Aim.
Arrange the material below as a Markdown table with the columns "Row" and "Entry," numbering each line and skipping blank lines, for the stretch from the start of the material through the line containing "genus: Quiscalus". Leave the pictures out of the table.

======== Material provided ========

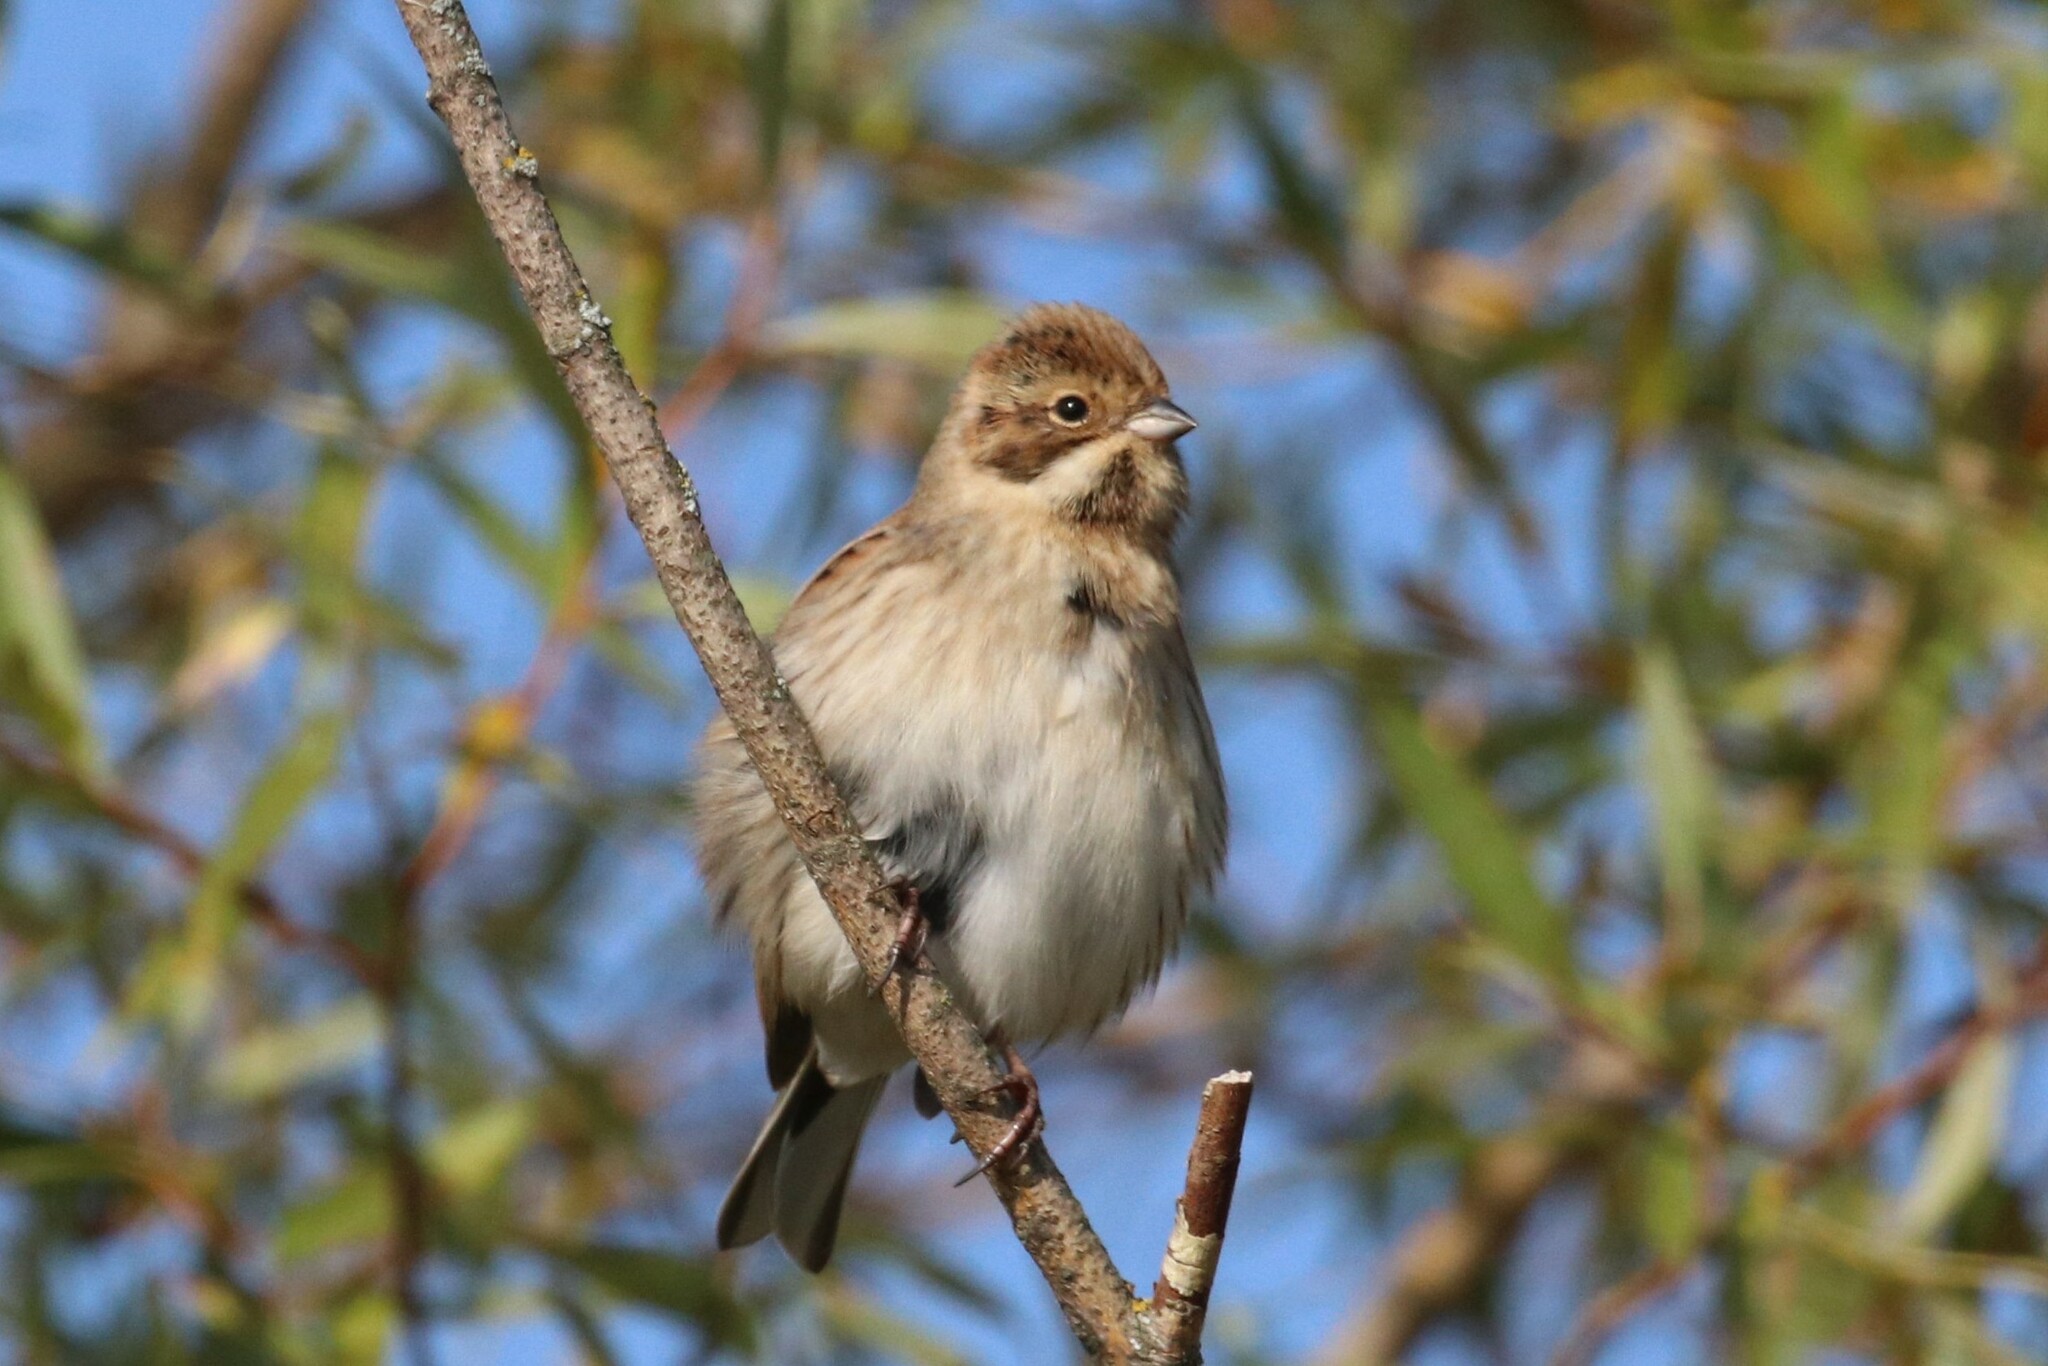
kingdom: Animalia
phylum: Chordata
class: Aves
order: Passeriformes
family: Emberizidae
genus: Emberiza
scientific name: Emberiza schoeniclus
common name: Reed bunting
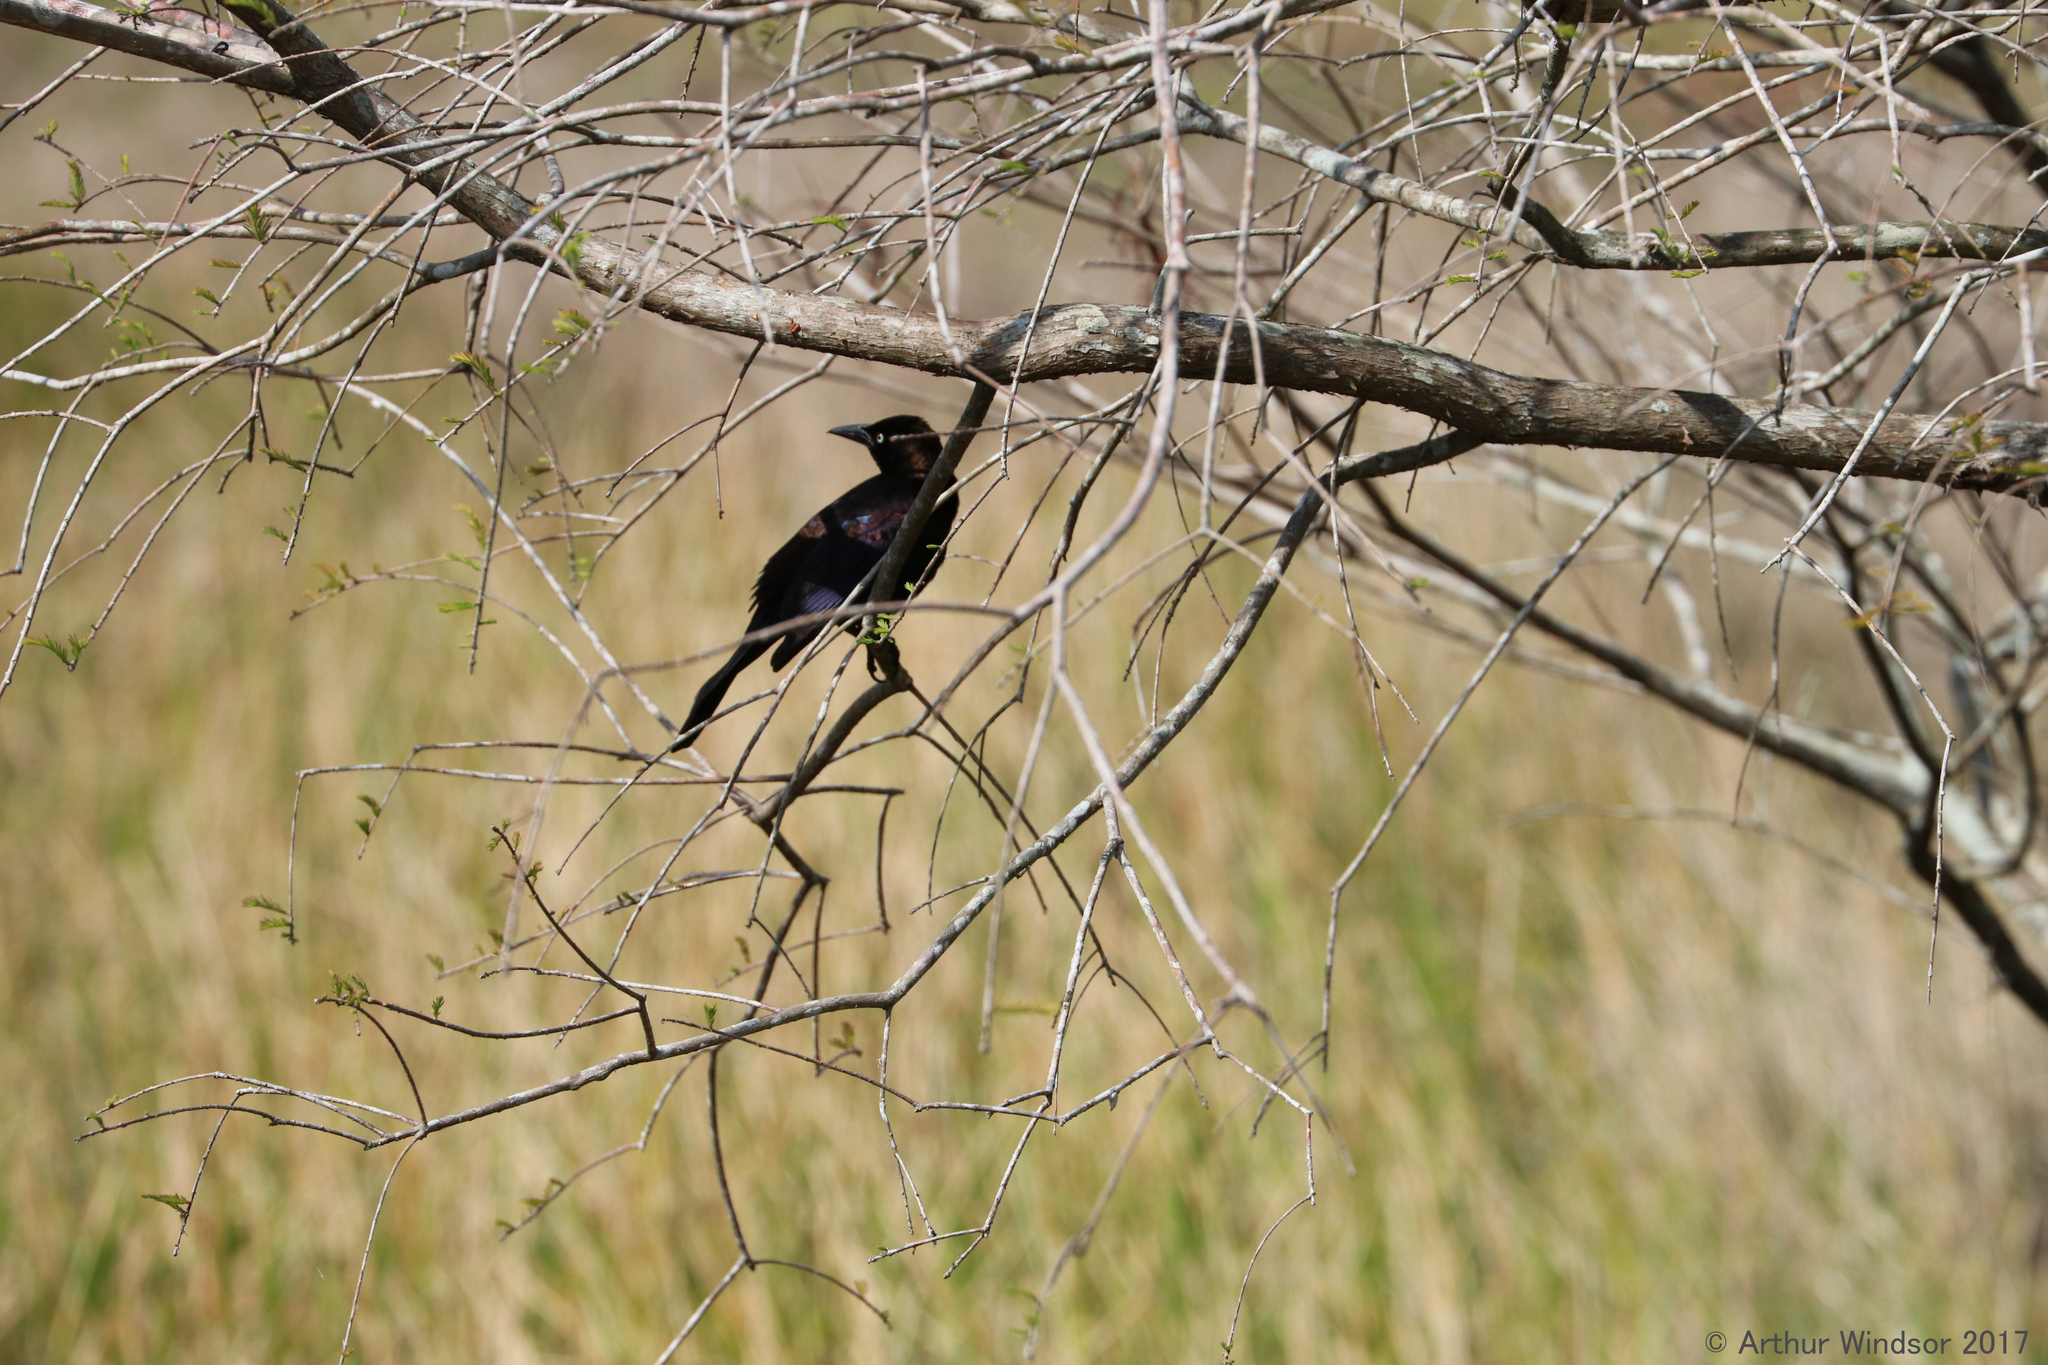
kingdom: Animalia
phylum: Chordata
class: Aves
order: Passeriformes
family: Icteridae
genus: Quiscalus
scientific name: Quiscalus quiscula
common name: Common grackle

========

Exercise output.
| Row | Entry |
|---|---|
| 1 | kingdom: Animalia |
| 2 | phylum: Chordata |
| 3 | class: Aves |
| 4 | order: Passeriformes |
| 5 | family: Emberizidae |
| 6 | genus: Emberiza |
| 7 | scientific name: Emberiza schoeniclus |
| 8 | common name: Reed bunting |
| 9 | kingdom: Animalia |
| 10 | phylum: Chordata |
| 11 | class: Aves |
| 12 | order: Passeriformes |
| 13 | family: Icteridae |
| 14 | genus: Quiscalus |